En résumé dit-il , il faut comprendre que la quintessence même des réseaux sociaux réside sur la liberté d’expression. Aucun des Etats n’a pu mettre des restrictions adéquates sur les réseaux sociaux.
Pour le journaliste et Directeur de publication de Pressafrik, l’Etat ne peut pas pour le moment réguler les Sénégalais sur les réseaux sociaux.
Une réflexion très bien partagée par Mountaga Cissé, formateur en nouveaux médias : « Il y a un fil rouge à ne pas franchir au risque de manœuvrer dans une forme de censure. Mais, il est clair que des dérives de toute nature fleurissent sur la toile. Cependant, je pense que la solution pour juguler ce fléau ne saurait être un dispositif pour contrôler les réseaux sociaux » rappelle l’expert.
Trouver la bonne formule…
Il urge dès lors, de réfléchir et trouver une bonne formule liée à l’encadrement des réseaux sociaux.
Le Sénégal dispose d’un arsenal juridique très fourni . Composé de cinq lois sur la société de l’information, le nouveau projet en cours concernant la régulation et l’encadrement, spécifique aux réseaux sociaux pourrait s’ajouter à cette chaine de valeur pour passer comme une lettre à la poste au moment venu.
« Je crois que l’Etat du Sénégal veut tout simplement mettre en place un dispositif d’encadrement à travers un projet de loi.
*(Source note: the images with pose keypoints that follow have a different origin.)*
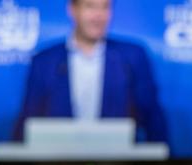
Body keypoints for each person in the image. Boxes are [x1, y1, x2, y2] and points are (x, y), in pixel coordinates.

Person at [13, 0, 168, 144]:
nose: (98, 16)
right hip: (58, 158)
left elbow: (153, 119)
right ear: (72, 9)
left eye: (104, 7)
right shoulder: (44, 61)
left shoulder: (133, 56)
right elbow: (27, 122)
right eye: (90, 6)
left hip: (117, 159)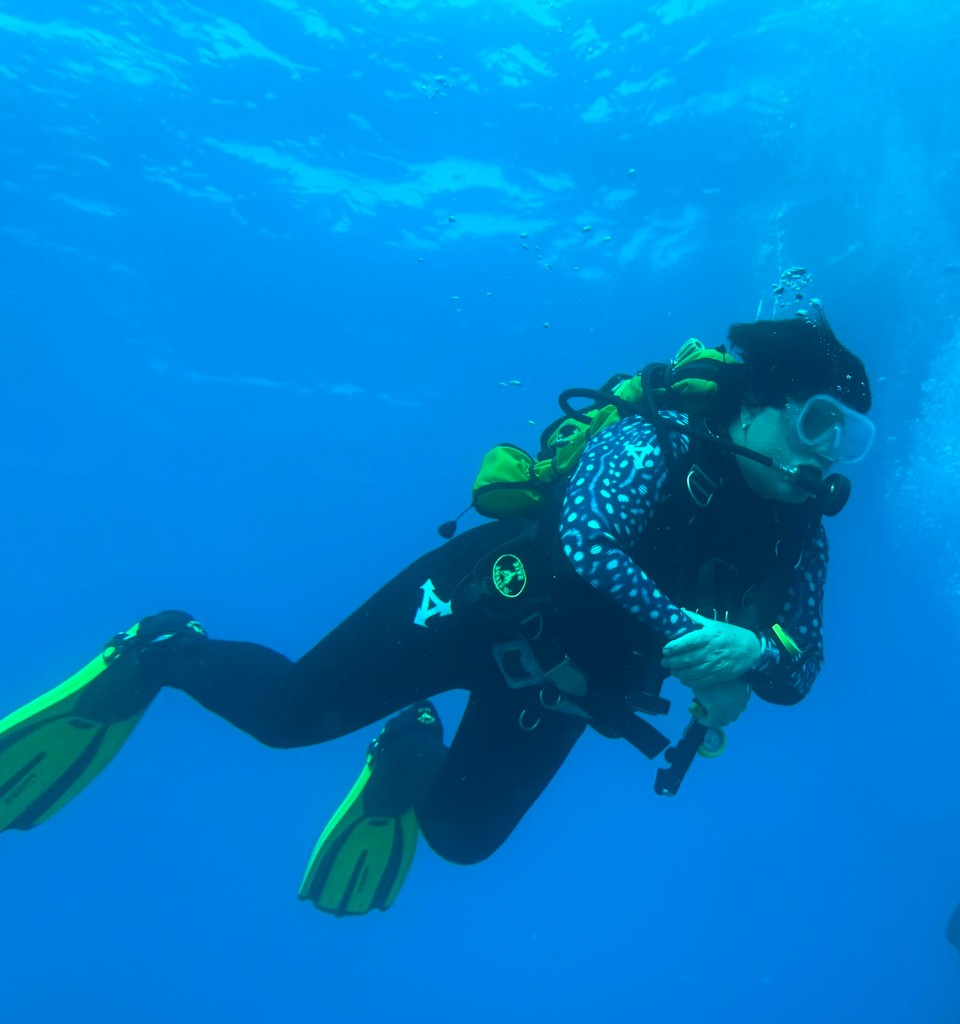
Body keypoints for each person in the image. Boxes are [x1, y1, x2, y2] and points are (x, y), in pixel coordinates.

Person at [0, 287, 875, 916]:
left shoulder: (801, 534)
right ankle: (159, 650)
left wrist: (756, 656)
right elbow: (583, 545)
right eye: (817, 422)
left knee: (460, 836)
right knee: (289, 715)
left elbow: (806, 665)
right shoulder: (655, 442)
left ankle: (406, 756)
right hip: (475, 604)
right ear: (759, 403)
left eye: (848, 439)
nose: (825, 456)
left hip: (570, 687)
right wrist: (698, 635)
L’idée n’est pas de bafouer la liberté d’expression des Sénégalais, mais c’est plutôt pour mieux encadrer l’espace pour éviter les excès observés ces dernières années » rassure une source proche de la présidence.
Il s’agit d’une instauration légale plus éthique, et plus respectueuse des droits civiques, et des valeurs morales de la République compte tenu de l’unicité et de l’ubiquité des réseaux sociaux.
Cependant, cette déclaration n’est pas convaincante dans la mesure où les questions de législations sur la protection des données à caractère personnel et sur la cybersécurité ont été déjà prises en charge par la convention de Malabo.
Prendre les réseaux sociaux comme lieu de commission d’infractions impunies pour proposer un nouveau cadre normatif, prouve encore une fois que le gouvernement veut nier l’existence et « l’inefficacité » de son dispositif de lutte contre la cybercriminalité.
« Le fait de parler d’un dispositif de régulation et d’encadrement spécifique aux réseaux sociaux revient à dire aux Sénégalais que notre arsenal législatif ne prend pas en considération les réseaux sociaux. Avoir un texte qui parle spécifiquement d’un réseau ou des réseaux en particulier est une erreur, si demain un nouveau réseau social fait son apparition est ce qu’il faut encore un autre texte particulier ? » s’interroge Emmanuel Diokh.
Le juriste IT se veut clair dans sa pensée « Si nous devons viser par exemple la diffamation, l’injure ou l’usurpation d’identité ou que sais-je encore, il ne faut pas cibler un ou des réseaux en particulier. En l’état, le Sénégal est outillé pour encadrer tous les faits qui se passent dans les réseaux sociaux«
Le nouveau dispositif annoncé par le gouvernement apparait comme un jeu de mots. Il risque de bafouer dans les jours qui viennent, la liberté d’expression sur les réseaux sociaux.
En 2017, la journaliste Oulèye Mané a été arrêtée pour avoir caricaturé le président de la République Macky Sall.
Quelques mois plus tard , c’était autour de la chanteuse Amy Collé. Cette dernière a été inculpée pour « offense au chef de l’État » et « diffusion de fausses nouvelles » à partir du réseau social WhatsApp.
Ce qui illustre clairement la volonté du gouvernement de faire des réseaux sociaux sa prochaine cible principale.